▶ _EXERCISE BRIEF_: Copy exactly the stretch of data below from the line with "[561,417,607,430] either -> (522, 601) none" through the line with "[641,634,716,650] integratin ->", including both of those lines.

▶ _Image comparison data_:

§

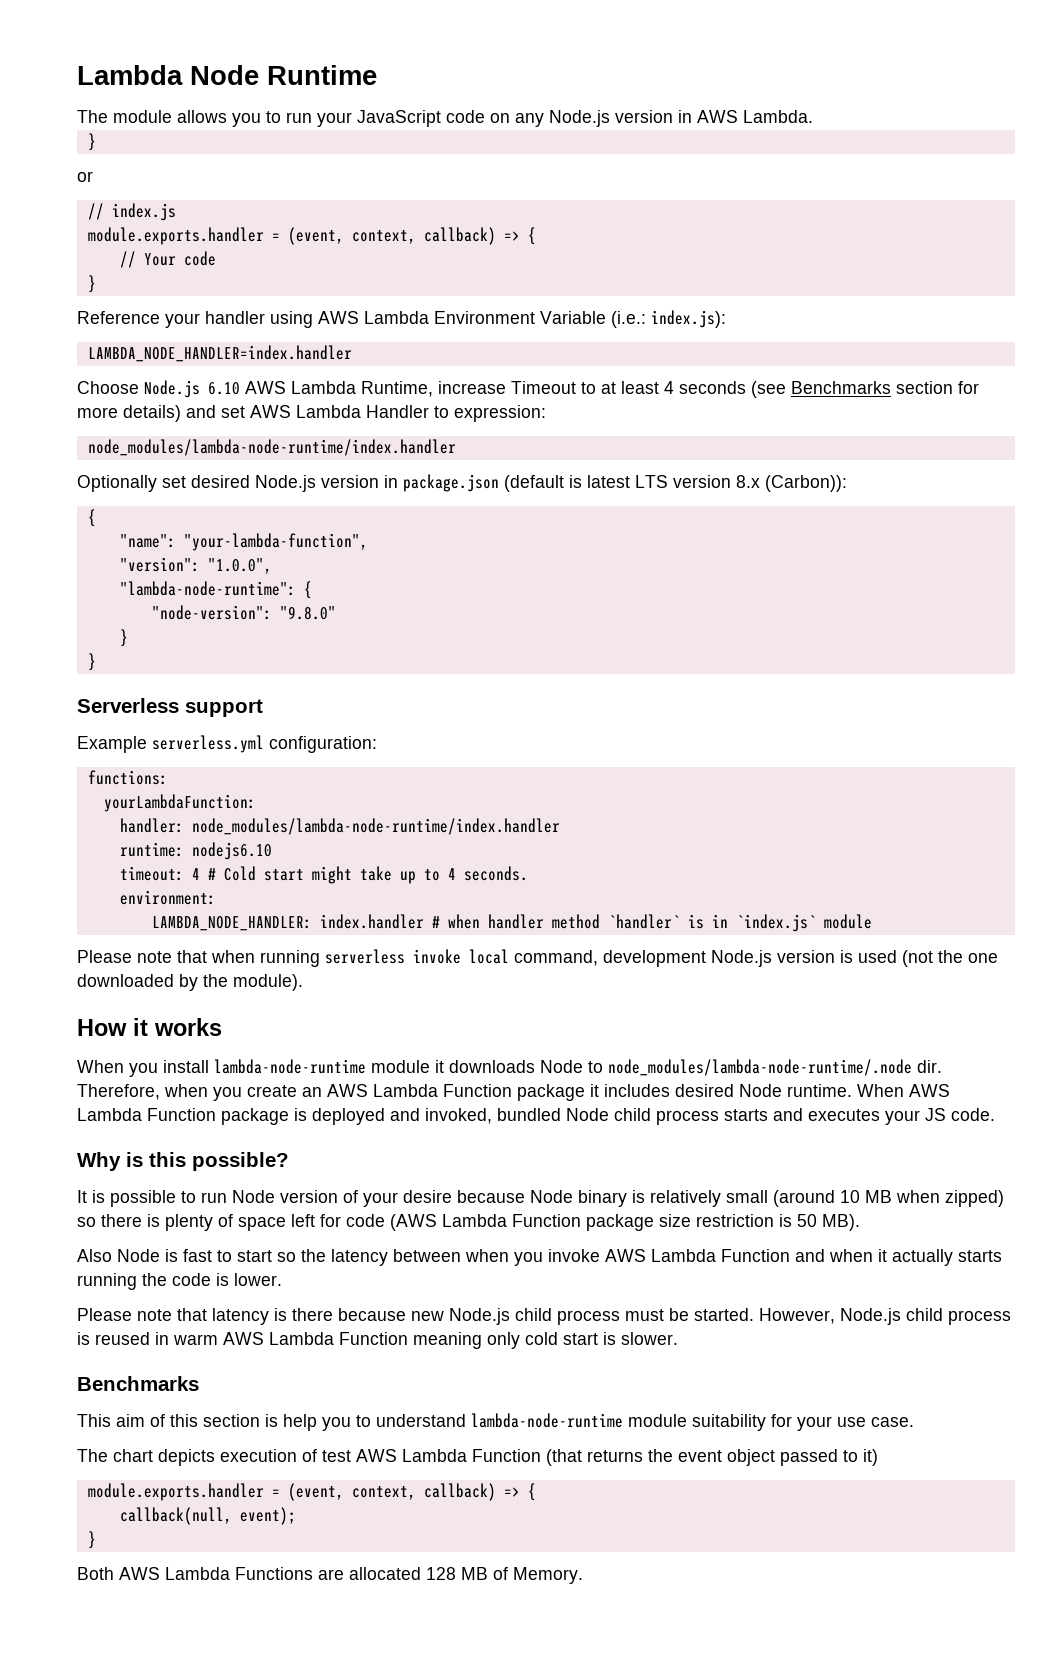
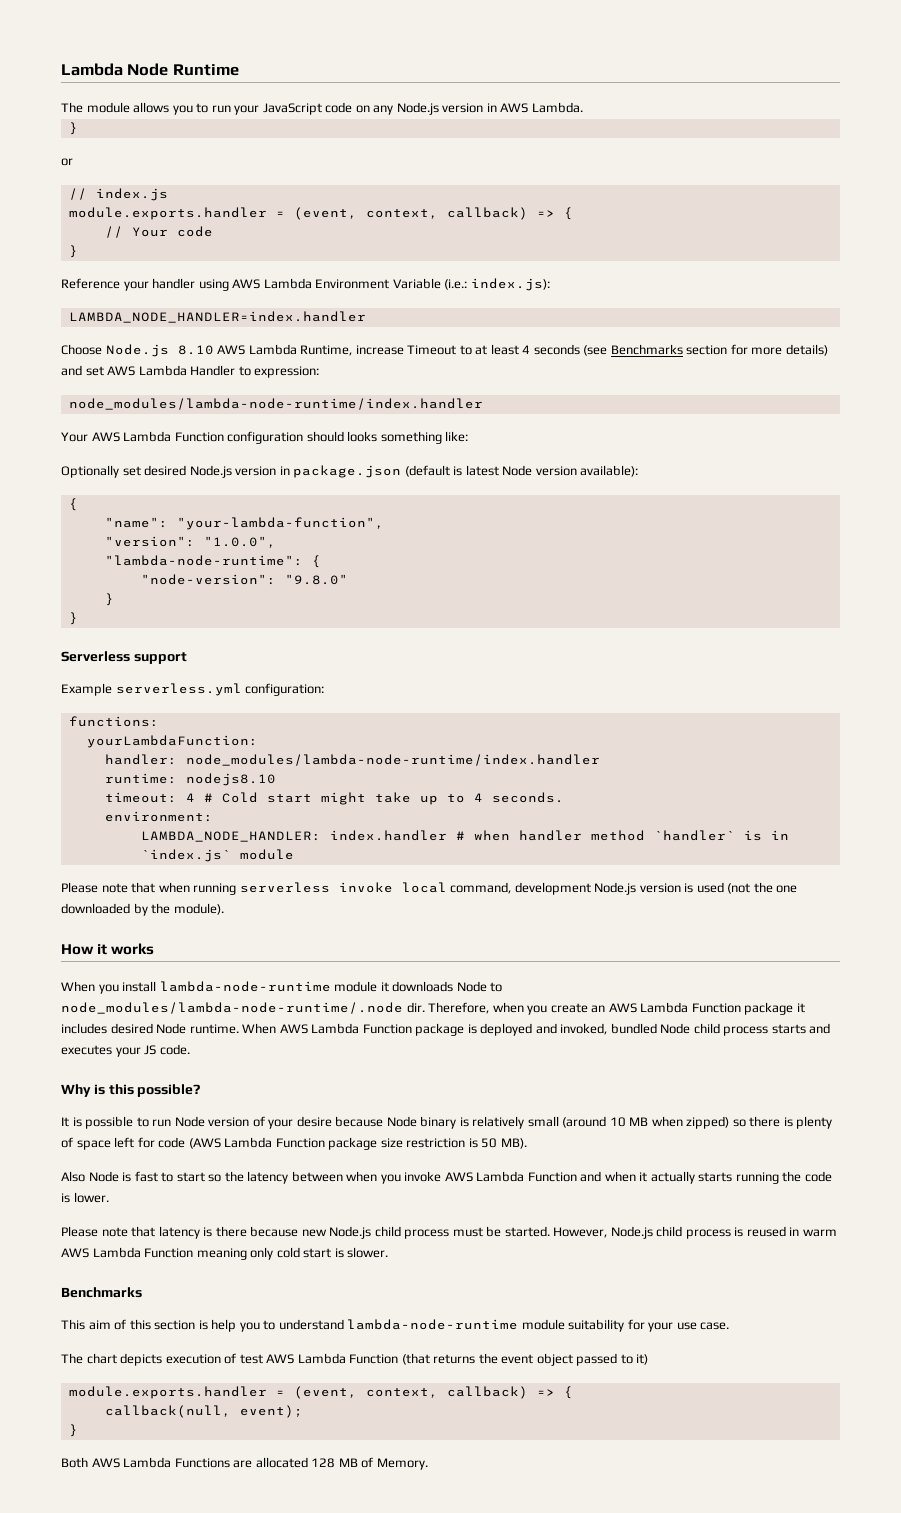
[208,382,240,395] 6.10 -> [177,345,214,355] 8.10
(456, 447) none -> [61,431,469,444] // Your AWS Lambda Function configuration should looks something like:
[635,475,847,492] LTS version 8.x (Carbon)): -> [502,465,639,477] Node version available):
[191,842,272,860] nodejs6.10 -> [185,773,276,786] nodejs8.10

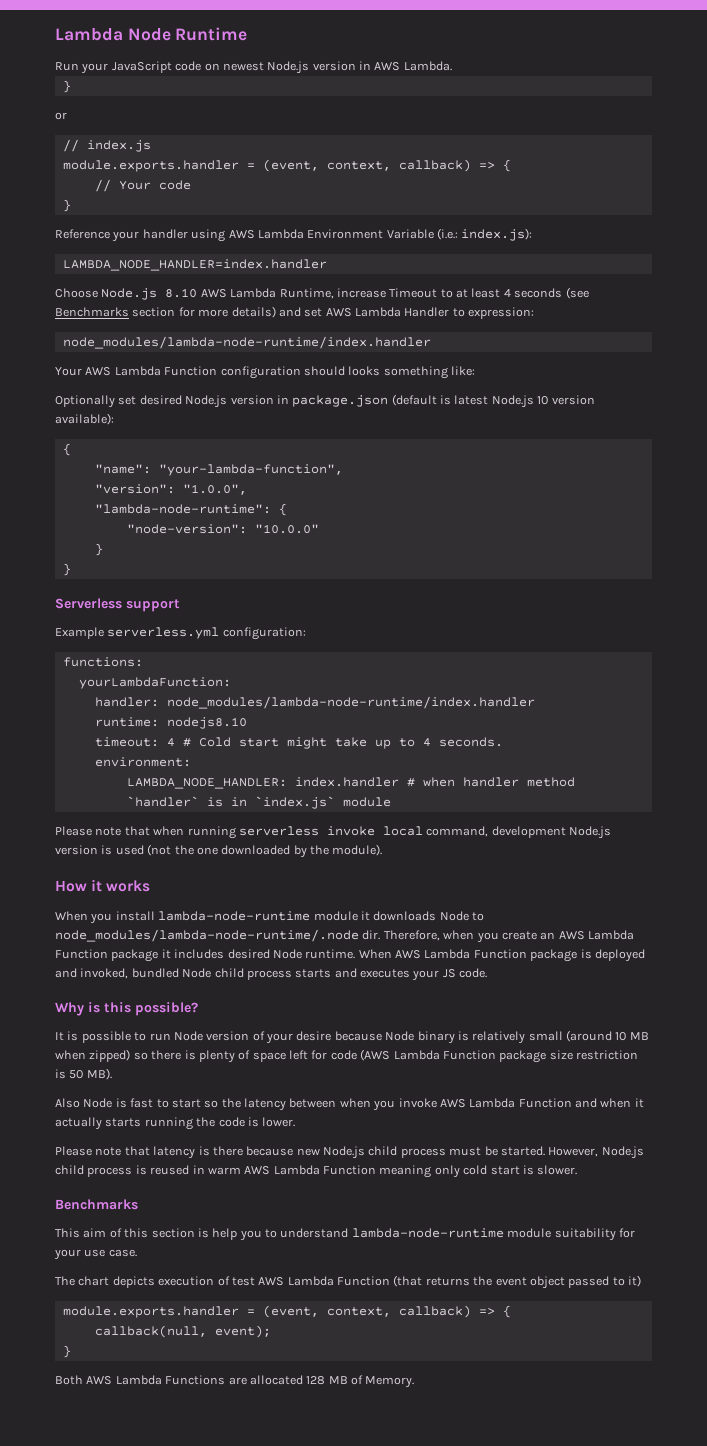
[61,102,231,115] The module allows you to run -> [55,62,79,71] Run
[373,105,394,115] any -> [222,62,264,71] newest
[502,465,533,476] Node -> [491,395,549,408] Node.js 10
[284,574,348,585] "9.8.0" -> [254,524,319,534] "10.0.0"

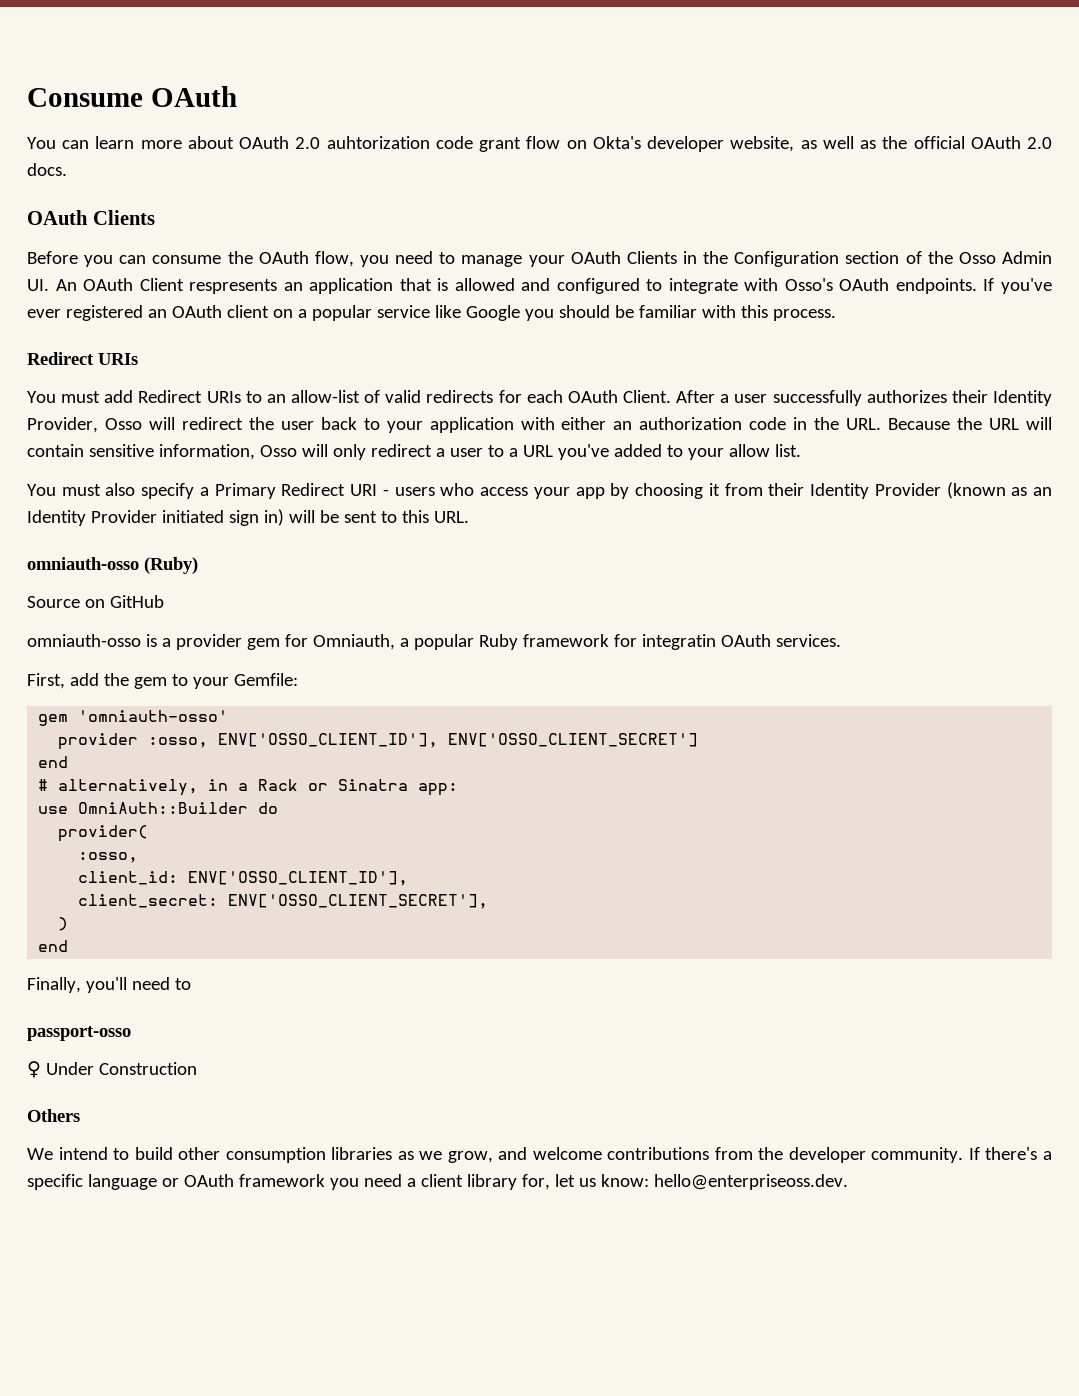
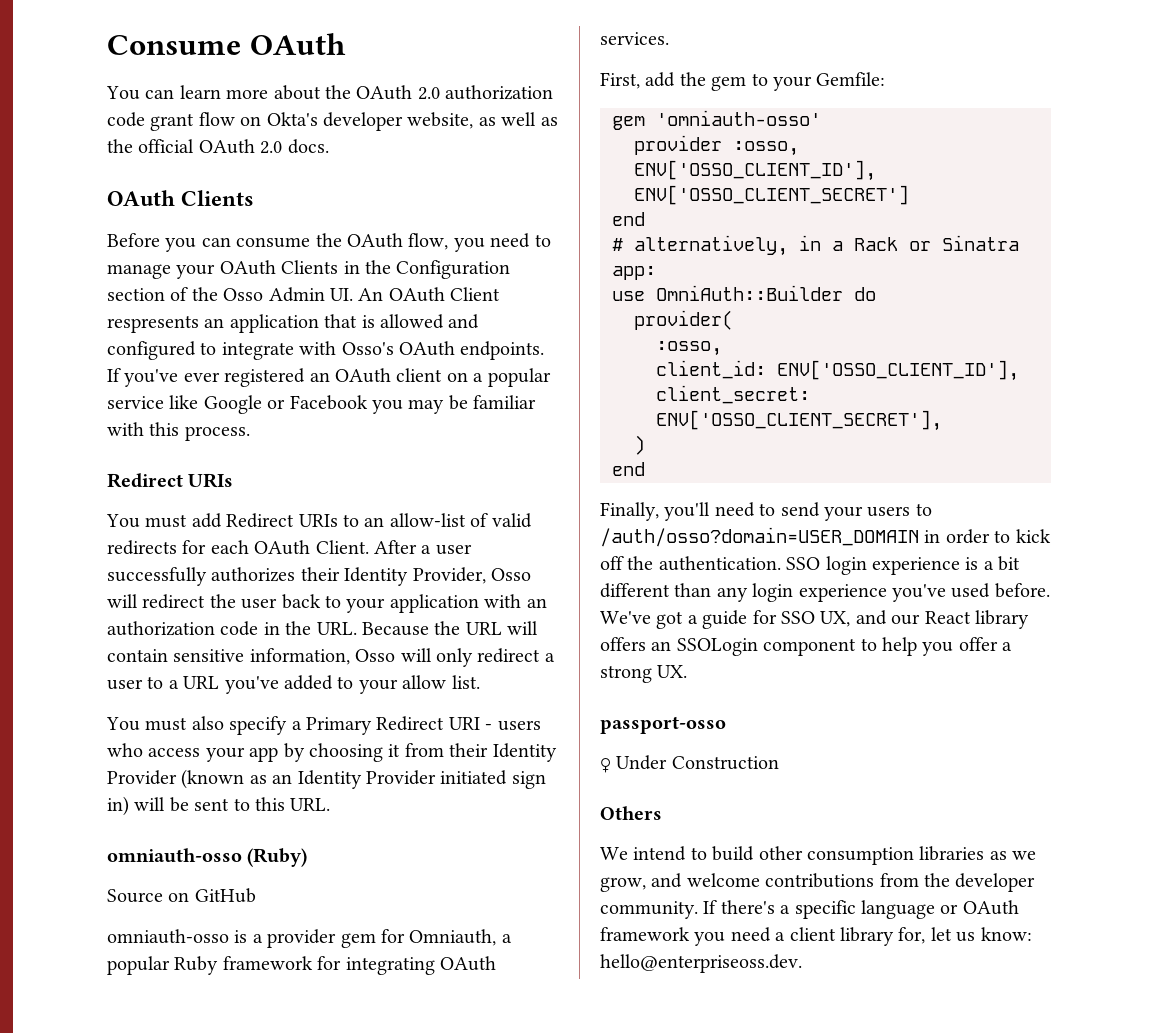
[239,136,430,149] OAuth 2.0 auhtorization -> [325,85,554,100] the OAuth 2.0 authorization
[524,305,610,321] you should -> [267,395,445,414] or Facebook you may
[561,417,607,430] either -> (522, 601) none
[641,634,716,650] integratin -> [345,957,435,975] integrating
(191, 984) none -> [780,502,932,521] [600,527,1051,547] [600,556,1021,575] [600,583,1050,602] [600,610,1029,629] [600,637,1013,656] [600,665,688,683] send your users to /auth/osso?domain=USER_DOMAIN in order to kick off the authentication. SSO login experience is a bit different than any login experience you've used before. We've got a guide for SSO UX, and our React library offers an SSOLogin component to help you offer a strong UX.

§

▶ _REPLY_:
[561,417,607,430] either -> (522, 601) none
[641,634,716,650] integratin -> [345,957,435,975] integrating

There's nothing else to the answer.